Il a aussi révélé que des « stratèges » du Panama et du Brésil ont suggéré une stratégie pour la campagne du Non qui consistait à ne pas expliquer les accords et à concentrer sur les messages qui soulèvent l'indignation des gens — une indication claire à l'effet que le but visé était de faire sortir le vote par le biais de l'incitation plutôt que de l'information.

Il a aussi expliqué comment la segmentation et le micro-ciblage de la population ont été utilisés. Pour les publicités radiodiffusées à l'intention des « couches moyennes et supérieures de la société, nous avons mis l'accent sur Non à l'impunité et à l'éligibilité (pour ce qui est des amnisties et des tribunaux alternatifs en vertu du système de justice alternatif) et aux réformes fiscales. Pour ce qui est des réseaux radiophoniques « à l'intention des couches inférieures, nous avons mis l'accent sur les subventions » (pour aider les guérillas à réintégrer la vie civile). Nous avons mis l'accent sur ce qui convenait le mieux à chaque segment de la population dans chaque région. Sur la côte, nous avons passé le message fait sur mesure que si le référendum passait nous deviendrions comme le Venezuela. (Ici Velez utilise le terme « la Costa » qui veut dire « la côte », mais il s'agit plus probablement des régions frontalières entre la Colombie et le Venezuela — note de la rédaction).

Velez a révélé que le camp du Non avait reçu des subventions de « principalement 30 compagnies et 30 individus », et parmi les cinq principales compagnies se trouvent l'Organisation Ardila Lulla, Bolivar, Grupo Uribe, Codiscos et Corbeta.[1] Il n'est pas clair si les 30 individus ont aussi des participations majoritaires dans ces 30 compagnies et si au moyen de leur fortune individuelle et de leur contrôle sur diverses sections de l'économie ils ont, eux aussi, influencé le résultat du vote.

Lorsqu'on a demandé à Velez pourquoi la campagne du Non avait ainsi déformé la vérité, il a simplement répondu que la campagne du Oui avait fait de même.

Ces révélations n'ont pas sitôt été faites que le parti du Centre démocratique a émis un communiqué dans lequel il réfute les déclarations de son propre gérant de campagne, en particulier les propos au sujet de l'ingérence de stratèges étrangers. Ils ont simplement affirmé que pour leur campagne ils n'avaient pas « embauché des stratèges étrangers », propos nébuleux qui ne cherchent qu'à dissimuler le rôle joué par divers experts dans l'« art obscur » de la manipulation électorale pour atteindre un résultat précis, la victoire du Non.[2]

C'est ainsi que le parti du Centre démocratique explique sa campagne sale : « Les porte-parole de partis, les membres du congrès et les entreprises ont développé une stratégie de communication directe avec les Colombiens. Ainsi, ils ont expliqué de façon raisonnable les conséquences de l'accord de La Havane », peut-on lire dans le communiqué.

- CONSIGNE 1 -
Dans les données, reproduisez à l'identique les lignes qui vont de celle contenant « Міжнародного дня біатлону. » jusqu'à celle contenant « Відділення Національного олімпійського », ces deux lignes comprises.

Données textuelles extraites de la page
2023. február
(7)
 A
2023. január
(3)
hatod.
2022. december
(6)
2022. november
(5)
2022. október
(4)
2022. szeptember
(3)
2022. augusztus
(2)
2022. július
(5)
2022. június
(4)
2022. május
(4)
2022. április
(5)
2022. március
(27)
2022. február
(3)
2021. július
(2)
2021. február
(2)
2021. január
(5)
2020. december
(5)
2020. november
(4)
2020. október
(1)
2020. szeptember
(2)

* * *

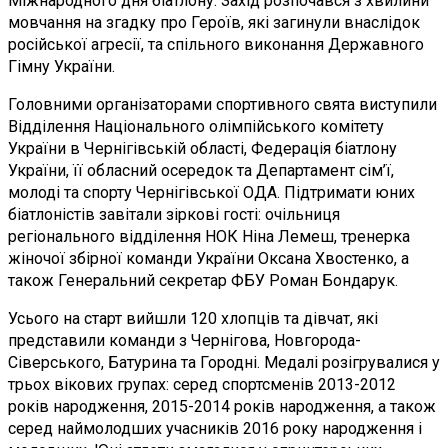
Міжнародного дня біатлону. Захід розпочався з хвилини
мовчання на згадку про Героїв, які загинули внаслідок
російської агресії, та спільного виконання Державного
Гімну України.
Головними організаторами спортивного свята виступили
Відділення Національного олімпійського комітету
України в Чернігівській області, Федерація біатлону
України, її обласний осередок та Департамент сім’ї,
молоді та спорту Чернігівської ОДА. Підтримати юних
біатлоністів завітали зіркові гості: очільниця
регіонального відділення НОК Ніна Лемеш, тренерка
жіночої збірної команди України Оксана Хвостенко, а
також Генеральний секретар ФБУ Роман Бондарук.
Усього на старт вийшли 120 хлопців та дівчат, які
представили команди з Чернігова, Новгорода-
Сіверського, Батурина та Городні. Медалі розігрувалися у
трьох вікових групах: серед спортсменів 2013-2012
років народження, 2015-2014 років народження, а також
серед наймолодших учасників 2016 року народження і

- CONSIGNE 2 -
Rédigez la suite du texte sur la campagne du Non en Colombie à partir de sa dernière phrase.

- ZONE DE RÉPONSE 1 -
Міжнародного дня біатлону. Захід розпочався з хвилини
мовчання на згадку про Героїв, які загинули внаслідок
російської агресії, та спільного виконання Державного
Гімну України.
Головними організаторами спортивного свята виступили
Відділення Національного олімпійського комітету

- ZONE DE RÉPONSE 2 -
Et plus loin : « Le camp du Non n'a pas eu recours aux mensonges et aux messages déformés. » Le parti aurait mis de l'avant des arguments qui permettraient aux gens de « voter selon leur conscience devant l'immense tort qui attendait le pays advenant une acceptation des accords et le fait que ceux-ci auraient fait partie intégrante de la constitution ».

Aussi, Edgar Castano, le président de la Confédération évangéliste de la Colombie, a déclaré qu'au nombre de ses congrégations qui représentent 10 millions de membres, il est possible que 4 millions aient voté et il est presque certain que la moitié de ces votes ont été pour le Non. Selon Castano, ces membres croient, tout comme lui, que l'accord tel qu'il est formulé menace leur conception de la famille. Il va à l'encontre de certains principes défendus par les évangélistes, a-t-il dit. Il a donné l'exemple de l'égalité accordée aux groupes LGTBI et aux femmes. Au lendemain du plébiscite, Castano a été parmi les quatorze représentants d'églises chrétiennes à être accueillis le 6 octobre lors d'une réunion organisée par le président colombien Juan Manuel Santos. Les seuls autres groupes à se réunir ainsi avec lui suite au plébiscite sont les représentants de compagnies.

Note

 1. De tels experts ont aussi été invités au Canada par les partis politiques pour développer les stratégies les plus efficaces qui permettraient de remporter la victoire aux dernières élections fédérales. Ces stratégies consistent à tout mettre en oeuvre pour diviser le vote au moyen de techniques sophistiquées et de puissantes bases de données sur l'électorat que les partis se sont constituées à partir de la liste d'électeurs d'Élections Canada. Les conservateurs avaient embauché le stratège politique australien, Lynton Crosby, lors des élections fédérales de 2015 dans l'intention de manipuler le vote, tandis que les libéraux semblent avoir trouvé leurs propres experts.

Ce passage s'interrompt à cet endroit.